Kolkata, Aug 25 (UNI) Magma Leasing and Shrachi Infrastructure Finance, with combined asset under management of over Rs 4500 crores, today announced their decision to merge in order to become "India's largest Financial Services Powerhouse".

Announcing the "whole-hearted approval" to this effect by the Board of Directors of both the companies today, Magma Leasing Managing Director Sanjay Chamria and his counterpart in Shrachi Infrastructure Ravi Todi here said following the Board of Director's decision they would now approach the RBI and other regulatory authorites, the shareholders of both the companies and the Calcutta High Court to formally approve the merger with effect from April one this year.

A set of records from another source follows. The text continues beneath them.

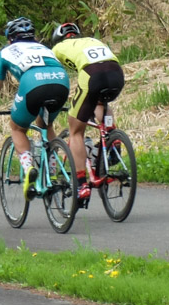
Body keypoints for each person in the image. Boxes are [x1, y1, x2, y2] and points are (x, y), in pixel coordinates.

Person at [0, 18, 70, 196]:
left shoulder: (6, 52)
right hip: (61, 80)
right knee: (46, 125)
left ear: (10, 38)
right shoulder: (45, 48)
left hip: (33, 82)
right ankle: (51, 169)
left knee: (17, 128)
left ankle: (28, 169)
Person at [50, 22, 125, 203]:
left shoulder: (57, 48)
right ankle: (111, 138)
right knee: (101, 102)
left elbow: (54, 77)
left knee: (75, 130)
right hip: (116, 73)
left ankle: (82, 184)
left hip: (92, 74)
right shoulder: (91, 40)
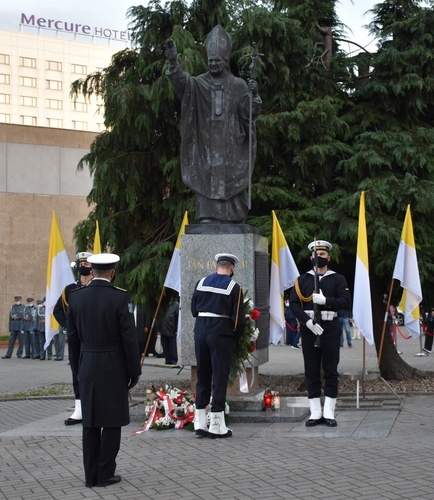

They said under the terms of agreement following the merger the company would now be known as "Magma Shrachi Finance Limited" and issue one Magma equity shares for three shares of Shrachi to 2.49 million shareholders of both the companies before conducting the due diligence on the transaction by a well known consultancy firm.

Highlighting positive aspects of the merger following years of intense negotiations, Mr Chamria said apart from leveraging the pan India branch network and the human resources of both the companies the merger would go a long way in diversifying their product portfolios and increase the asset base by over 31 per cent to become an economic powerhouse in private financial market.

Further elaborating, he said while the number of branches of the new company would be 146 following the joining of 68 Magma branches with 78 of Shrachi all across the country, the total number of employees would be around 2300 with majority of about 1500 working for Magma Leasing.

In terms of the optimal utilisation product portfolio, they said it would also go up from six fund based products to eight fee based products while major emphasis would be given in the sale of new vehicles in India's semi-rural and rural market.

Asked about the finacial stakes in post merger scenario, both Mr Chamria and Mr Todi said under a new Board of Directors the promoters stake would be 51.2 per cent, while that of the shareholders was to the tune of 27 per cent. "We have no plan to infuse any fresh fund into the new venture," Mr Chamria clarified replying to a related query.